On 03/24/2018 09:36 AM, H. S. Teoh wrote:
On Sat, Mar 24, 2018 at 08:27:48AM -0400, Andrei Alexandrescu via Digitalmars-d 
wrote:
[...]
At a point where a realistic benchmarks shows a need. Without a motivating
measurement, making getopt faster would be a waste of time.
[...]

Guys, for crying out loud, my original complaint was not *performance*,
but that the (strange) choice of algorithm for getopt resulted in the
very counterintuitive behaviour that the order options are processed
depends on the order of option declarations rather than the order they
were specified on the command-line.

I'd have a difficult time interpreting the following as not performance-related:

Well, looking at the implementation of std.getopt turned up the
disturbing fact that the program's argument list is actually scanned
*multiple times*, one for each possible option(!).  Besides the bogonity
that whether or not searchPaths will be set prior to finding -l depends
on the order of arguments passed to getopt(), this also represents an
O(n*m) complexity in scanning program arguments, where n = number of
arguments and m = number of possible options.

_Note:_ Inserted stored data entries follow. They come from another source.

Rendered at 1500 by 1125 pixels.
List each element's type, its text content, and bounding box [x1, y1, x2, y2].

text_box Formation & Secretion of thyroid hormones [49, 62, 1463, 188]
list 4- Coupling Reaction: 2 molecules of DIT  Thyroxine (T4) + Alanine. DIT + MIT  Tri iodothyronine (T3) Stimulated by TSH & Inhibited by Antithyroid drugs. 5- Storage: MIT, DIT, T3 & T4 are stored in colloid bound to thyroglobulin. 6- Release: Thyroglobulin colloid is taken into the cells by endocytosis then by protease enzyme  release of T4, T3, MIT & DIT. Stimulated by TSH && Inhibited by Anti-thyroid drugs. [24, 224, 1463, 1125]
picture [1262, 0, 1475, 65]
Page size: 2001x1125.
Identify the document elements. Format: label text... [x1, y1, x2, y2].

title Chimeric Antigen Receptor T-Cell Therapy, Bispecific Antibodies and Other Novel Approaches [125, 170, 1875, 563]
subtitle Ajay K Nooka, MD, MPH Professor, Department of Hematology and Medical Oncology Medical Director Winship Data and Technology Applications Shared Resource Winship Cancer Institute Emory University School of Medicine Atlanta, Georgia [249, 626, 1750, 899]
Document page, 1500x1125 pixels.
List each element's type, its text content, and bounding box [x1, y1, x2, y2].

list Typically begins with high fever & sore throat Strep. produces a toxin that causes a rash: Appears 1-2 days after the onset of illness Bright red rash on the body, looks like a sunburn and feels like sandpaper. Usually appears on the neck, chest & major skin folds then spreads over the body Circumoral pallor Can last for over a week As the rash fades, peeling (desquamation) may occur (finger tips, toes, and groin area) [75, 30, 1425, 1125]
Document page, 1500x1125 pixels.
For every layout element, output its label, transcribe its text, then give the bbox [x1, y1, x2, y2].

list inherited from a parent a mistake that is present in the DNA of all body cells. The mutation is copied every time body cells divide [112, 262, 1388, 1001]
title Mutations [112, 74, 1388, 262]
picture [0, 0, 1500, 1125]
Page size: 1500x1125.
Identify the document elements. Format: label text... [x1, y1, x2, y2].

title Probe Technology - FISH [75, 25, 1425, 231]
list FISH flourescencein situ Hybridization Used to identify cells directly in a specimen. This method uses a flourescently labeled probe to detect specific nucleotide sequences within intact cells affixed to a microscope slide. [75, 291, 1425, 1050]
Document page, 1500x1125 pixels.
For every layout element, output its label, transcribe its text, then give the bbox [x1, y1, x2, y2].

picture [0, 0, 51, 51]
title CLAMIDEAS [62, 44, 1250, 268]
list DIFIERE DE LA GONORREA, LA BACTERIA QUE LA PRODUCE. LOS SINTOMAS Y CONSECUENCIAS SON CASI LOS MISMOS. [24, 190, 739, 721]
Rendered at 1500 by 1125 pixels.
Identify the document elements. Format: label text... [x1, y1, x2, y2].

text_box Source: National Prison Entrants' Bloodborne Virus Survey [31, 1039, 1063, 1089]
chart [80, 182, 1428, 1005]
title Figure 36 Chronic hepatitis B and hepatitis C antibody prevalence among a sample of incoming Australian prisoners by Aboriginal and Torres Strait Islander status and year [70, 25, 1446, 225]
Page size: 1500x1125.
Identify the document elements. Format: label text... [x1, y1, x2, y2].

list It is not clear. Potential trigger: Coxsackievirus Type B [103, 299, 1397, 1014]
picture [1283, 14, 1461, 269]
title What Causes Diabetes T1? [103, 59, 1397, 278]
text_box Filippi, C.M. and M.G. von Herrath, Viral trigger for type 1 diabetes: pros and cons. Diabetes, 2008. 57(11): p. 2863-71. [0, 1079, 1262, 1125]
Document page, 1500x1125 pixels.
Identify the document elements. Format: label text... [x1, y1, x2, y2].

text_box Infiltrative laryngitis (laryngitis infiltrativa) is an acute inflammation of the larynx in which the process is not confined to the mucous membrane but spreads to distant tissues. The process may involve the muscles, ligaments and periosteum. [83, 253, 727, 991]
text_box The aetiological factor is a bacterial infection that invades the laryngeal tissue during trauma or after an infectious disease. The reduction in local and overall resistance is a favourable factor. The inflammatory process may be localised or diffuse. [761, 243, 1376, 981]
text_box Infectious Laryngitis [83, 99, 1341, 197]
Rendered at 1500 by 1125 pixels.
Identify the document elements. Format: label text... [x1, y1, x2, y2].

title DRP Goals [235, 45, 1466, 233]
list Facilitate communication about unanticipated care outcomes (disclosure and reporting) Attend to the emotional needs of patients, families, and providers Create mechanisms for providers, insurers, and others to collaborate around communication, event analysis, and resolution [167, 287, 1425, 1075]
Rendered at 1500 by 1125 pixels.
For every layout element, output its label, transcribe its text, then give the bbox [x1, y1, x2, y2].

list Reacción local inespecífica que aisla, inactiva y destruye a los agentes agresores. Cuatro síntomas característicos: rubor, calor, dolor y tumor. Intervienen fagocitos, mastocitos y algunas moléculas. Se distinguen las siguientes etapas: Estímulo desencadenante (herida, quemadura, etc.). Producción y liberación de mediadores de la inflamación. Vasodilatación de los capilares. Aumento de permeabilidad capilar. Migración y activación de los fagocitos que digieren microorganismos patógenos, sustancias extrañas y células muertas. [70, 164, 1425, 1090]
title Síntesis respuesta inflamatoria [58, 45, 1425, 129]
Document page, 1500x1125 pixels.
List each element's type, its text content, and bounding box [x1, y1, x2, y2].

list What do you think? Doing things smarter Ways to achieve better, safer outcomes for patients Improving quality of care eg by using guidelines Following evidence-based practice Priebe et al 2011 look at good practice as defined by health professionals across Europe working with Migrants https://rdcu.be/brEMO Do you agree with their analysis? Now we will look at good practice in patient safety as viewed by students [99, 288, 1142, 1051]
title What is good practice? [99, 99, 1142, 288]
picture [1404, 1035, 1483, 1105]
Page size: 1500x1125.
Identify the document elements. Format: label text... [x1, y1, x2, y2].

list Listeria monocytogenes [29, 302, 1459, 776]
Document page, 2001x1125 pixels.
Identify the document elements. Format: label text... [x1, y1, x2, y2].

Anyhow. Right now the order of processing is the same as the lexical order in which flags are passed to getopt. There may be use cases for which that's the more desirable way to go about things, so if you author a PR to change the order you'd need to build an argument on why command-line order is better. FWIW the traditional POSIX doctrine makes behavior of flags independent of their order, which would imply the current choice is more natural.

This makes it basically impossible
to implement certain styles of option processing, such as that employed
in the popular ImageMagick suite of tools, where it matters that options
are processed in the order they are specified by the user, rather than
some arbitrary (to a user who doesn't and shouldn't care to know the
code) predetermined order.

This is an exaggeration. Yes you can't process with lambdas. You can always collect options first, process after. This is a well-supported use case.

My complaint about the quadratic algorithm was not in the fact that it's
quadratic, but that it exhibited this strange (and annoying!) behaviour,
especially since the saner (IMO) non-quadratic algorithm would have been
the expected choice in the first place, that would *not* have had this
problem. It felt almost like we went out of our way just to make things
counterintuitive, with slowness added as a cherry on top.

I want to be convinced. I think you'd need to build a better case on why you consider one behavior intuitive and the other counterintuitive.